Boynton Beach High Relay for Life event spreads awareness
BY ALEXANDRA SELTZER - PALM BEACH POST STAFF WRITER
For the past year, Susan Heckman has been on a journey of surgeries, chemotherapy and radiation while battling breast cancer.
The cancer was caught early, when Heckman spotted a lump during a self examination.
Now cancer free, Heckman, 47, and her husband, Boynton Beach High media specialist William Heckman, say it’s awareness that is most important. And, he says, it’s events like Saturday’s Relay for Life at the high school that do just that.
“The kids in the school here and the staff have been very, very supportive,” William Heckman said. “It’s wonderful. It really is.”
It’s the first time in at least five years that the high school is hosting the event, which raises money for the American Cancer Society. The walk starts at 6 p.m. at the football field and ends at 6 a.m. Sunday. As of Thursday afternoon, nine teams had signed up and about $1,000 had been raised by the students, according to Cassey Stank, a Boynton High English teacher who is organizing the event.

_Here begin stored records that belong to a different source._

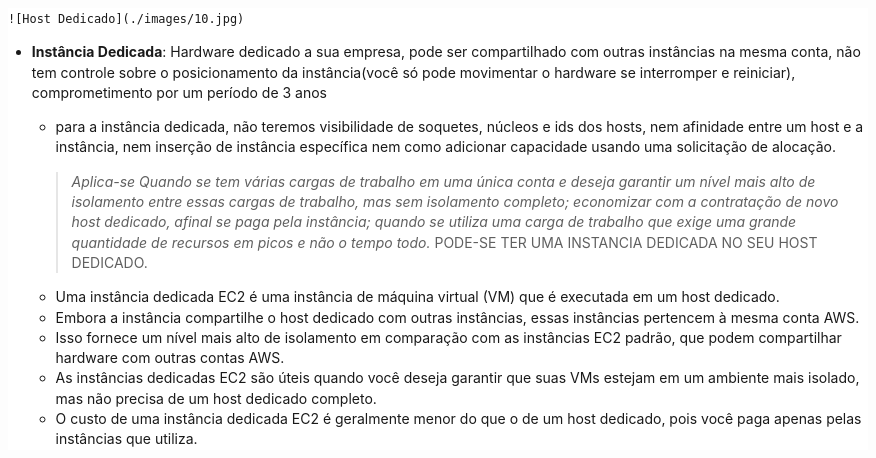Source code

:     ![Host Dedicado](./images/10.jpg)
  
    
  
  - **Instância Dedicada**: Hardware dedicado a sua empresa, pode ser  compartilhado com outras instâncias na mesma conta, não tem controle sobre o posicionamento da instância(você só pode movimentar o hardware se interromper e reiniciar), comprometimento por um período de 3 anos
  
    * para a instância dedicada, não teremos visibilidade de soquetes, núcleos e ids dos hosts, nem afinidade entre um host e a instância, nem inserção de instância específica nem como adicionar capacidade usando uma solicitação de alocação. 
  
    > *Aplica-se Quando se tem várias cargas de trabalho em uma única conta e deseja garantir um nível mais alto de isolamento entre essas cargas de trabalho, mas sem isolamento completo; economizar com a contratação de novo host dedicado, afinal se paga pela instância;  quando se utiliza uma carga de trabalho que exige uma grande quantidade de recursos em picos e não o tempo todo.* PODE-SE TER UMA INSTANCIA DEDICADA NO SEU HOST DEDICADO.
  
    - Uma instância dedicada EC2 é uma instância de máquina virtual (VM) que é executada em um host dedicado.
    - Embora a instância compartilhe o host dedicado com outras instâncias, essas instâncias pertencem à mesma conta AWS.
    - Isso fornece um nível mais alto de isolamento em comparação com as instâncias EC2 padrão, que podem compartilhar hardware com outras contas AWS.
    - As instâncias dedicadas EC2 são úteis quando você deseja garantir que suas VMs estejam em um ambiente mais isolado, mas não precisa de um host dedicado completo.
    - O custo de uma instância dedicada EC2 é geralmente menor do que o de um host dedicado, pois você paga apenas pelas instâncias que utiliza.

Stank said many staff members, students and family members will participate in the event.
Heckman said he won’t be able to attend, however, because he will be with his wife who is having her last round of radiation today.
But to honor the Heckmans, the students created a 3-foot purple ribbon for the couple and signed it.
The media specialist said he was too overcome with emotion and told the children to leave. Then later, he thanked them.
Susan Heckman, a teacher at Grove Park Elementary in suburban West Palm Beach, spotted the lump in her breast in June. Test results showing cancer came back in July. Heckman had a double mastectomy, reconstructive surgery, months of chemotherapy and six weeks of radiation. The Heckmans and their daughter Kelsie anxiously awaited results of the BRCA gene test to see if the cancer was hereditary. It’s not.
Even though Heckman is cancer free, her husband said its return is something they’ll both worry about, even though the chances of that happening are low.
Heckman said he wants the public to know that anyone, no matter how young, can be diagnosed with cancer.
“The more aware we are, the better it is. The quicker you catch it, the chances of you surviving are exponentially better,” Heckman said. “The Relay for Life, it brings a lot of awareness. It also gives the kids a chance to show how much a part of the community they are.”